Document section:
——————

I'm in....when do we go? :devil: My caller has got an itch too.


----------



## Moon (Jul 16, 2006)

*Archery only*

from October thru Janaury 5 would be good.


----------



## 3sheets (Dec 29, 2007)

Hey Zak,

Ya recon they would let us use one of these (below) for them Sunday 2am and after Yote hunts?? :wink: :behindsof

http://www.swivelmachine.com/html/rimfire.htm











I do happen to have a "plan B" thanks to BigBird's post about the NC Deer Dog Runners putting down nails in folks driveways!! roflmao


3sheets :bounce:


----------



## deepzak (Sep 24, 2007)

3Sheets.

Looks like a good one to me! I've got the spot lights, er, I mean **** hunt'n head lamps (that you hold in your hand) :wink: Here's mine.









and for close range work:









I just have to figure out how to stop the "string noise":wink:


----------



## 3sheets (Dec 29, 2007)

——————

Data provided:
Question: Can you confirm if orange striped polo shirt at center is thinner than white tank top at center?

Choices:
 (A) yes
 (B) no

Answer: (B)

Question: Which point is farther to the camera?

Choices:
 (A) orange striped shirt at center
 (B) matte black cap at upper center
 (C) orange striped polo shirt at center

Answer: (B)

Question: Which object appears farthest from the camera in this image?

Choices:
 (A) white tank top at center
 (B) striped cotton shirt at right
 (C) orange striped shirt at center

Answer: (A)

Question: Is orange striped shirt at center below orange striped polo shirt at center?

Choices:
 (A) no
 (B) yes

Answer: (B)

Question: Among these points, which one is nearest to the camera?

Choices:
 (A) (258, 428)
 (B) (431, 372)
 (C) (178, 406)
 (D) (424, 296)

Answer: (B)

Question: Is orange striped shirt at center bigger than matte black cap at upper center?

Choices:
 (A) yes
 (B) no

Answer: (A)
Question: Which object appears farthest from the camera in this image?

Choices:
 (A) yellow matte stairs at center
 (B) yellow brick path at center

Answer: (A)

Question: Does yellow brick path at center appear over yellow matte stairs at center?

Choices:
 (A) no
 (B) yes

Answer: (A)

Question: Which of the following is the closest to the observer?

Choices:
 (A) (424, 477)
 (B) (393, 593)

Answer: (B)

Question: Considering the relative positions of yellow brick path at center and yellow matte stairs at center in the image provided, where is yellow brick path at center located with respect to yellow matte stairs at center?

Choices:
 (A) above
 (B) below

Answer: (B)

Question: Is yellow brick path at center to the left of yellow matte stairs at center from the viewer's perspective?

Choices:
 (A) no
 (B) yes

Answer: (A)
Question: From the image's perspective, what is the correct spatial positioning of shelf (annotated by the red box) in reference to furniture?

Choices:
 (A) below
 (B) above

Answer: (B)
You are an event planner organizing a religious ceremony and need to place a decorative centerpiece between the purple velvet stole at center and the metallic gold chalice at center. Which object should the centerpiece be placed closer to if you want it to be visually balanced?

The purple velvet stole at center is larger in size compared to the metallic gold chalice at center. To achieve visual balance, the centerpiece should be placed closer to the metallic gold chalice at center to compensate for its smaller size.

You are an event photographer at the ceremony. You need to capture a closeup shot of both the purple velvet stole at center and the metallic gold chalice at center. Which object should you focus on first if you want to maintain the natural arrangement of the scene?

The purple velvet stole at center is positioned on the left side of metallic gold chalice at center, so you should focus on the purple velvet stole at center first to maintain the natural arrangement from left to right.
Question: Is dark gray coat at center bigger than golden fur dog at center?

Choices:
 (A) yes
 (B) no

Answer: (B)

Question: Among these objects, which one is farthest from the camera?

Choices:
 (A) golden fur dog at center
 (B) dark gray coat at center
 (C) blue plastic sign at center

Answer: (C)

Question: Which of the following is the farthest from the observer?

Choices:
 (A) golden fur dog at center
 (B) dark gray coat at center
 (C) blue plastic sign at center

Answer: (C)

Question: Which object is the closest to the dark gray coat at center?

——————

Directions:
a – Answer these about the hunting forum thread:
(i) What restriction does Moon put above the suggested dates?
(ii) Whose post does 3sheets credit for a "plan B"?
(iii) What does deepzak say he still has to figure out?
b – Please carry on the hunting forum thread from its last line.

Answers by item number:
a –
(i) Archery only.
(ii) BigBird's.
(iii) How to stop the "string noise".

b –
deepzak said:


> 3Sheets.
> 
> Looks like a good one to me! I've got the spot lights, er, I mean **** hunt'n head lamps (that you hold in your hand) :wink: Here's mine.
> 
> ...



I'v never tried em, but I'v heard thru the grapevine that Briggs & Stratton may make something that is pretty good at reducing "string noise"!! :wink:


At the price of ammo these days, my "plan b" ... a "hopped-up Nail Gun" not only would be quiet, but rather "cost effective" to boot!! :nixon: 


3sheets :bounce:


----------



## Moon (Jul 16, 2006)

*Nails thrown on private driveways*

must be a standard policy or plan of action for deer chasers when you try to protect your property from them. It happended to me 4 years ago. I'm still picking up nails out of my driveway...............................and I won't forget it. In the end those nails, among other things, will have cost them dearly.


----------



## crazyfarmer (Jan 8, 2008)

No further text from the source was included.